What is expected => Please print exactly the lines below, from the start of the material up to and including the line with "[490,587,541,599] Vozidla ->", but none of the pictures.

Supplied material =>

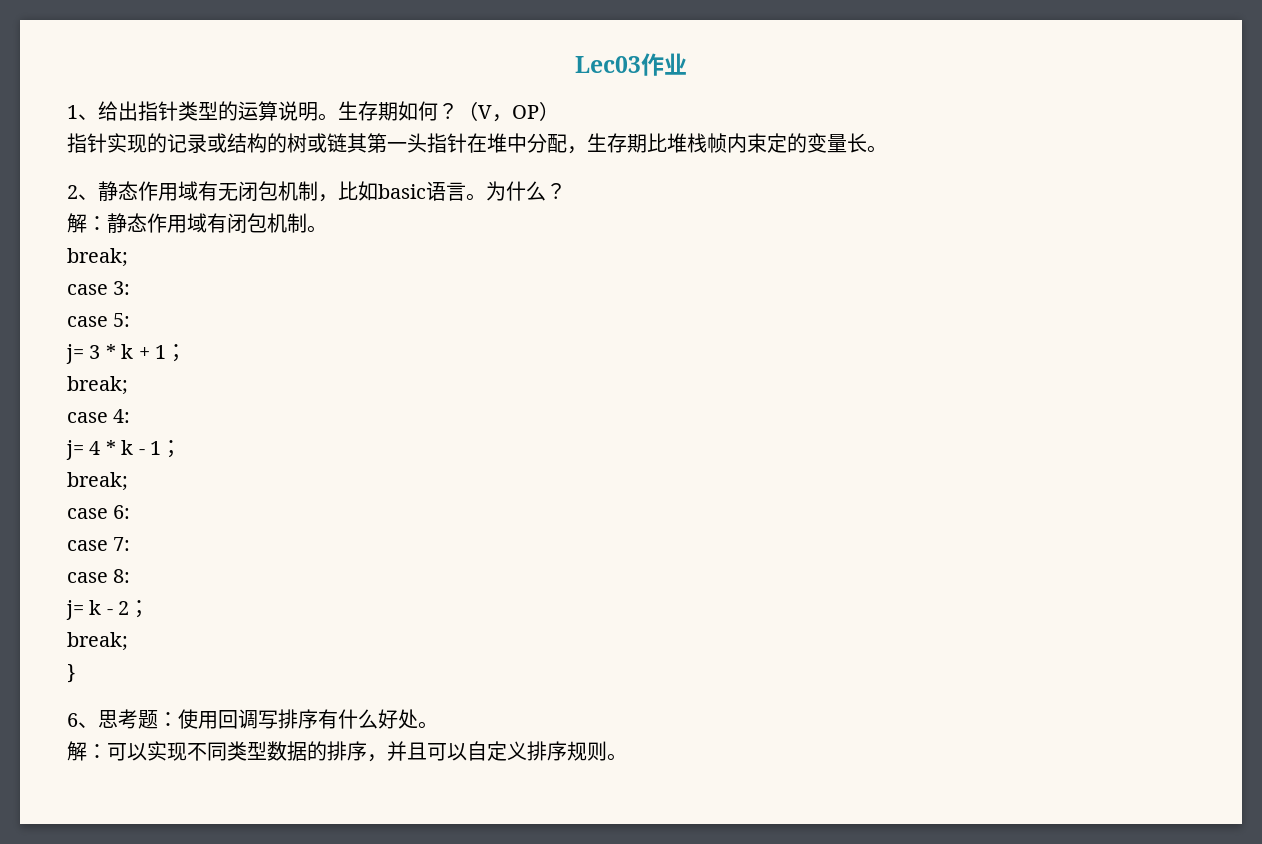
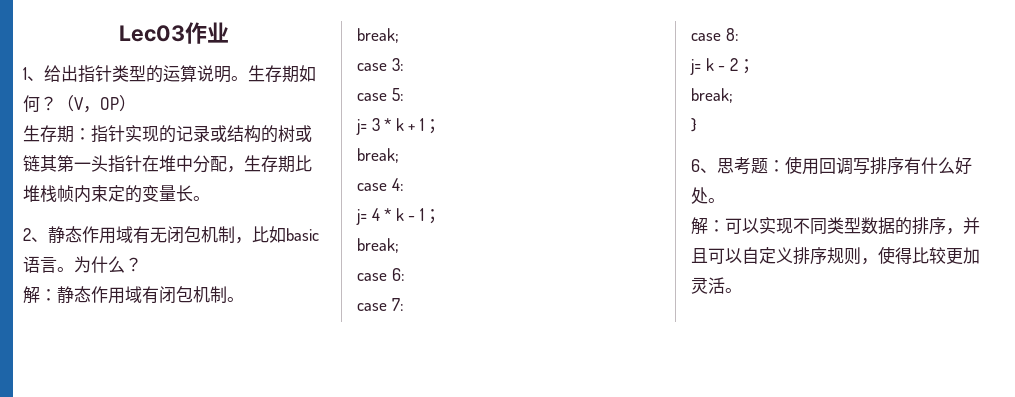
(559, 111) none -> [23,125,91,143] 生存期：
(607, 751) none -> [861,246,980,265] [691,277,725,294] ，使得比较更加灵活

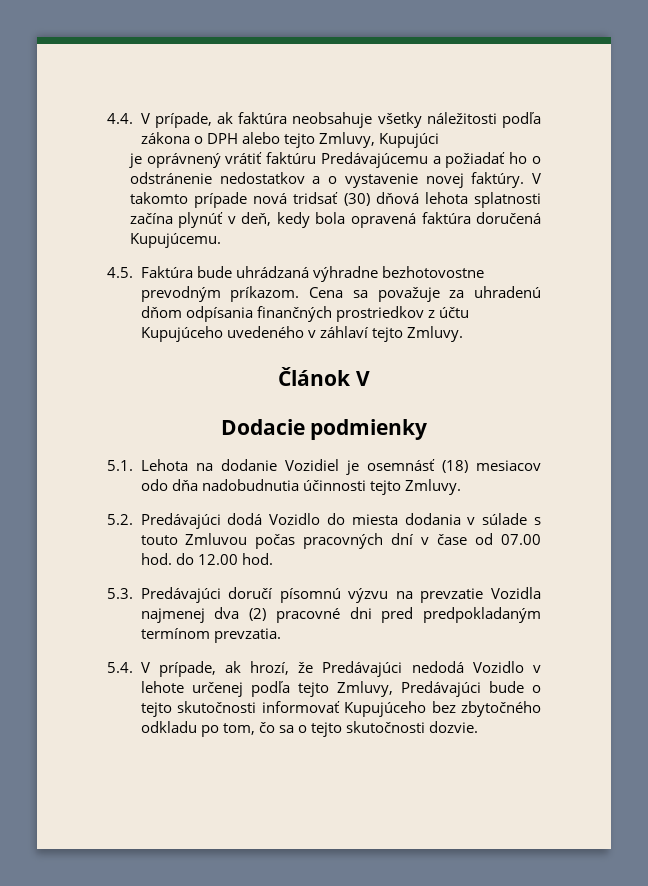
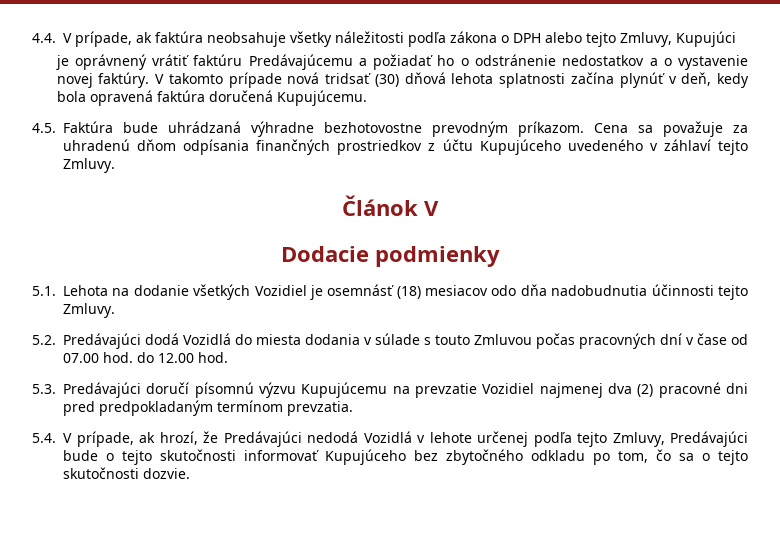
(277, 465) none -> [193,284,251,300] všetkých
[269,513,321,525] Vozidlo -> [183,333,231,345] Vozidlá
(389, 595) none -> [301,382,388,398] Kupujúcemu
[490,587,541,599] Vozidla -> [482,383,535,394] Vozidiel
[472,661,524,673] Vozidlo -> [363,431,412,443] Vozidlá

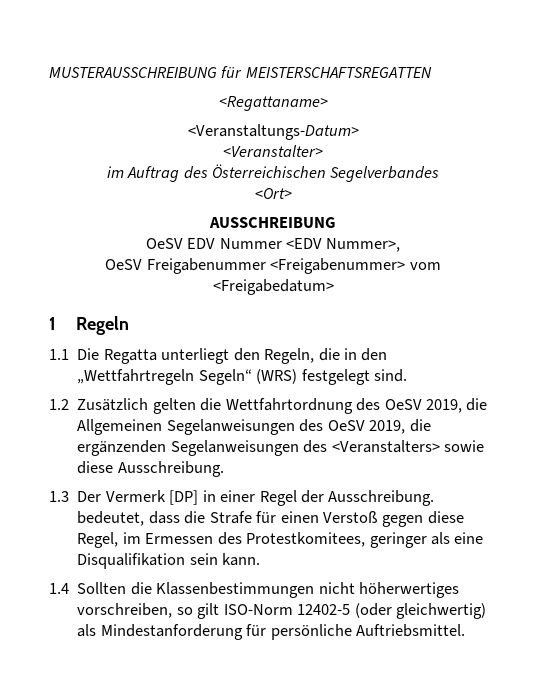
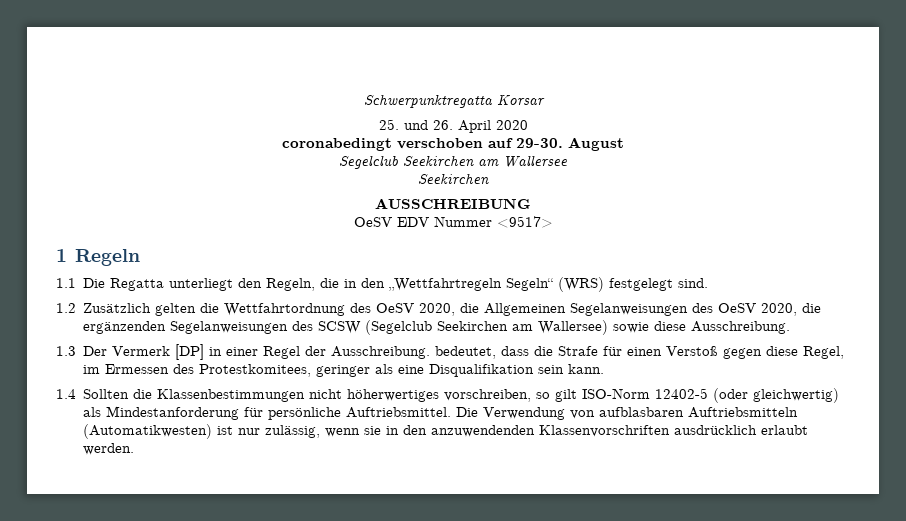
[49,66,432,78] [218,96,328,111] [187,124,359,140] [223,145,323,157] [106,164,440,182] [254,188,292,199] [209,217,336,228] [145,238,401,252] [105,258,441,274] [212,279,334,295] MUSTERAUSSCHREIBUNG für MEISTERSCHAFTSREGATTEN // <Regattaname> // <Veranstaltungs-Datum> // <Veranstalter> // im Auftrag des Österreichischen Segelverbandes // <Ort> // AUSSCHREIBUNG // OeSV EDV Nummer <EDV Nummer>, // OeSV Freigabenummer <Freigabenummer> vom <Freigabedatum> -> [363,94,545,108] [378,119,528,133] [282,137,624,151] [339,155,568,169] [418,173,489,185] [375,198,531,209] [353,216,553,228] Schwerpunktregatta Korsar // 25. und 26. April 2020 // coronabedingt verschoben auf 29-30. August // Segelclub Seekirchen am Wallersee // Seekirchen // AUSSCHREIBUNG // OeSV EDV Nummer <9517>
[425,399,462,413] 2019, -> [419,303,456,316] 2020,
[369,420,406,434] 2019, -> [761,303,798,316] 2020,
[331,440,440,453] <Veranstalters> -> [318,320,609,335] SCSW (Segelclub Seekirchen am Wallersee)
(466, 630) none -> [456,407,799,420] [83,424,809,439] [83,443,135,455] Die Verwendung von aufblasbaren Auftriebsmitteln (Automatikwesten) ist nur zulässig, wenn sie in den anzuwendenden Klassenvorschriften ausdrücklich erlaubt werden.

Expected output =>
(559, 111) none -> [23,125,91,143] 生存期：
(607, 751) none -> [861,246,980,265] [691,277,725,294] ，使得比较更加灵活

(277, 465) none -> [193,284,251,300] všetkých
[269,513,321,525] Vozidlo -> [183,333,231,345] Vozidlá
(389, 595) none -> [301,382,388,398] Kupujúcemu
[490,587,541,599] Vozidla -> [482,383,535,394] Vozidiel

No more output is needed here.